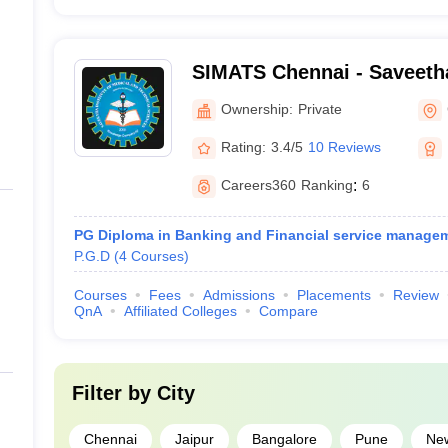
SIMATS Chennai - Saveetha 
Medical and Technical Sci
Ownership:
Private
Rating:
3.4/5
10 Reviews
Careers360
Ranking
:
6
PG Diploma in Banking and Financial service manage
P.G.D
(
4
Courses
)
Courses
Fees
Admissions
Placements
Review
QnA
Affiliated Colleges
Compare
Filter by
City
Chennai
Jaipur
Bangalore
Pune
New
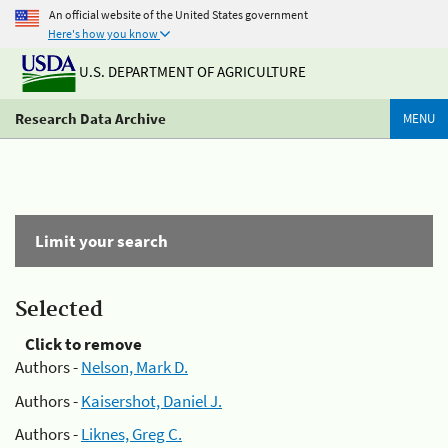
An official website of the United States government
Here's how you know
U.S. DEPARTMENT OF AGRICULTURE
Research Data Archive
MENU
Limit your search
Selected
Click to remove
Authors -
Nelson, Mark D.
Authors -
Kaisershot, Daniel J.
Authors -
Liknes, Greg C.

####################

What is being asked —
Word for word, give the entries above again, with no images included.

Your response —
SIMATS Chennai - Saveetha 
Medical and Technical Sci
Ownership:
Private
Rating:
3.4/5
10 Reviews
Careers360
Ranking
:
6
PG Diploma in Banking and Financial service manage
P.G.D
(
4
Courses
)
Courses
Fees
Admissions
Placements
Review
QnA
Affiliated Colleges
Compare
Filter by
City
Chennai
Jaipur
Bangalore
Pune
New
An official website of the United States government
Here's how you know
U.S. DEPARTMENT OF AGRICULTURE
Research Data Archive
MENU
Limit your search
Selected
Click to remove
Authors -
Nelson, Mark D.
Authors -
Kaisershot, Daniel J.
Authors -
Liknes, Greg C.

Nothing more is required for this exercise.